An excess of extracellular
glutamate in the hippocampus has been linked to the generation of recurrent
seizures and brain pathology in patients with medically intractable mesial
temporal lobe epilepsy (MTLE). However, the mechanism which results in
glutamate excess in MTLE remains unknown. We recently reported that the
glutamate-metabolizing
enzyme glutamine synthetase is deficient in the hippocampus in patients with MTLE, and we postulated that this deficiency is critically involved in the pathophysiology of the disease. To further explore the role of
glutamine synthetase in MTLE we created a novel animal model of hippocampal
glutamine synthetase deficiency by continuous (approximately 28 days) microinfusion of
methionine sulfoximine (MSO: 0.625 to 2.5 microg/h) unilaterally into the hippocampus in rats. This treatment led to a deficiency in hippocampal
glutamine synthetase activity by 82-97% versus saline. The majority (>95%) of the MSO-treated animals exhibited recurrent
seizures that continued for several weeks. Some of the MSO-treated animals exhibited neuropathological features that were similar to
mesial temporal sclerosis, such as hippocampal
atrophy and patterned loss of hippocampal neurons. However, many MSO-treated animals displayed only minimal injury to the hippocampus, with no clear evidence of
mesial temporal sclerosis. These findings support the hypothesis that a deficiency in hippocampal
glutamine synthetase causes recurrent
seizures, even in the absence of classical
mesial temporal sclerosis, and that restoration of
glutamine synthetase may represent a novel approach to therapeutic intervention in this disease.
^^^^^^^^^^^^^^^^
**WHAT THE EXERCISE ASKS**
Answer the following questions on the glutamine synthetase abstract above:
(a) Which enzyme did the researchers report to be deficient in the hippocampus of patients with MTLE?
(b) By how much did MSO treatment reduce hippocampal glutamine synthetase activity relative to saline?
(c) What proportion of the MSO-treated animals exhibited recurrent seizures?

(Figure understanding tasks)
^^^^^^^^^^^^^^^^
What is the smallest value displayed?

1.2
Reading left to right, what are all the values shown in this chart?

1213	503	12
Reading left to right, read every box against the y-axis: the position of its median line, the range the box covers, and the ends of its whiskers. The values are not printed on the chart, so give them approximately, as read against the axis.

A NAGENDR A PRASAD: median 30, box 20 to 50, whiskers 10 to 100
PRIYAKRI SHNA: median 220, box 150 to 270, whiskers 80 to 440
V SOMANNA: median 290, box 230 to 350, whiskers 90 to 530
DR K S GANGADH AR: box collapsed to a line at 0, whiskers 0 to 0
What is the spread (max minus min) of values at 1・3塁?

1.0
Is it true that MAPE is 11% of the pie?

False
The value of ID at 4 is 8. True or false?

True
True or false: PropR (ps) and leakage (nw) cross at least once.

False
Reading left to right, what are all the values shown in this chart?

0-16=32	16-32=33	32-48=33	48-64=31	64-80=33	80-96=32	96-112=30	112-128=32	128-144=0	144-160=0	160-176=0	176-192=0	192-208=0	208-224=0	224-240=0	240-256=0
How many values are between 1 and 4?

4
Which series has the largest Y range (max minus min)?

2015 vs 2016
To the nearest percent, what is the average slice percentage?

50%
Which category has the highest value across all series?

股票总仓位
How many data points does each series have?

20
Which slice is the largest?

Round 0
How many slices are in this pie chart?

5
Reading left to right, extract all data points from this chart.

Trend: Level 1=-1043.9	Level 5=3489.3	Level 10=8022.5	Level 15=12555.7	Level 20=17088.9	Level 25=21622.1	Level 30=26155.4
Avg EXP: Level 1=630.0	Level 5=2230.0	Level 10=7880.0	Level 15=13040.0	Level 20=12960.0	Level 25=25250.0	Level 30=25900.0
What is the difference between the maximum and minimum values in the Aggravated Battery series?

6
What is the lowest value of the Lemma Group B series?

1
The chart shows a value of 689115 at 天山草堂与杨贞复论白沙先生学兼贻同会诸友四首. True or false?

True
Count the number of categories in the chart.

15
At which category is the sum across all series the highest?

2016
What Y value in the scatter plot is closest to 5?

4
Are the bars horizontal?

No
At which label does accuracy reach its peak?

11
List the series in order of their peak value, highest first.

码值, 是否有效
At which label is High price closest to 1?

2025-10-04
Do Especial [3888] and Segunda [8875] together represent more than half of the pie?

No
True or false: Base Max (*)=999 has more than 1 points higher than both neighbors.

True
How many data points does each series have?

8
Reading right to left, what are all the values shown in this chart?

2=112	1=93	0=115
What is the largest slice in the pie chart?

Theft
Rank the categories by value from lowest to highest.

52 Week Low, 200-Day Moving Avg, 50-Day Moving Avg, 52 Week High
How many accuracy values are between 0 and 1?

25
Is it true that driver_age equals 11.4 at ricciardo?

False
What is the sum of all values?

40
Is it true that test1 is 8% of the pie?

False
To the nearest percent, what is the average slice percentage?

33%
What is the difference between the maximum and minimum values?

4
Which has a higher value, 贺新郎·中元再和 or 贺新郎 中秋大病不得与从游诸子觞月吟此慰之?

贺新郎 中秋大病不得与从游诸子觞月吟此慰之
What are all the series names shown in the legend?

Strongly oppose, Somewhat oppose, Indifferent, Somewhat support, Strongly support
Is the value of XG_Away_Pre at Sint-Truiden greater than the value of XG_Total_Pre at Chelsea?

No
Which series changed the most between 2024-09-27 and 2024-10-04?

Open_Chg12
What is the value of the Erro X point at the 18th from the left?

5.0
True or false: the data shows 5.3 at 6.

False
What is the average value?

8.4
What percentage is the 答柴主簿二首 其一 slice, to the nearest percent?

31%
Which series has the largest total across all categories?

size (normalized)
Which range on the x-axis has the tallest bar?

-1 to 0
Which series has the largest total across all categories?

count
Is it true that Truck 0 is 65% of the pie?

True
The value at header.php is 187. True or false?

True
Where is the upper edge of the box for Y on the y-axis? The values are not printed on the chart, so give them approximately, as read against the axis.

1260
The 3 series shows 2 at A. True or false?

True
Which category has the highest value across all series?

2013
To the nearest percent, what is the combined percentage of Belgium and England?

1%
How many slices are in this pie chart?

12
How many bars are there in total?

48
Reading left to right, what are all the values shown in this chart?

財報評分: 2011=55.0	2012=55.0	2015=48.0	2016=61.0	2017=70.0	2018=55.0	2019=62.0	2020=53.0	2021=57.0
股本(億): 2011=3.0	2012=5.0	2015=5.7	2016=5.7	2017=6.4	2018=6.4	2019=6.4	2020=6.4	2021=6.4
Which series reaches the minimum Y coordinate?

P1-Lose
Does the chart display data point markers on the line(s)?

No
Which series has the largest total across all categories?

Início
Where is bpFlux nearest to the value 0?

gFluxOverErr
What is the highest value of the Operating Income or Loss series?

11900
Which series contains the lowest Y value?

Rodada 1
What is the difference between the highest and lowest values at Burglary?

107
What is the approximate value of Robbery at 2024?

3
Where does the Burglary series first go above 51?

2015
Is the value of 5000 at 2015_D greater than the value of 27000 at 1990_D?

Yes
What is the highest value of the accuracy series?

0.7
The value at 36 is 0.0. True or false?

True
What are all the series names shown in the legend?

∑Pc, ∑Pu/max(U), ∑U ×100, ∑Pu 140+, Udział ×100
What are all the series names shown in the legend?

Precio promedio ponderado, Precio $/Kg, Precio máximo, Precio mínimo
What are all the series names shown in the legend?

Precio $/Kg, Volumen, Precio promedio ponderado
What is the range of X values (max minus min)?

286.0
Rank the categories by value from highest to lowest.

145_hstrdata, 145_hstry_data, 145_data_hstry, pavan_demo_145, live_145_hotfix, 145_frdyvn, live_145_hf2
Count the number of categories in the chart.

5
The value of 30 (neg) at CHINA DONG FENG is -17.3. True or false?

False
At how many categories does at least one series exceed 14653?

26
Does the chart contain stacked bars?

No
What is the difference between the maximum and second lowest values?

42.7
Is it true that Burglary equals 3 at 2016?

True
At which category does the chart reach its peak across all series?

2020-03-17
^^^^^^^^^^^^^^^^
**RESULT FOR THIS TASK**
(a) Glutamine synthetase.
(b) By 82–97%.
(c) The majority, more than 95%.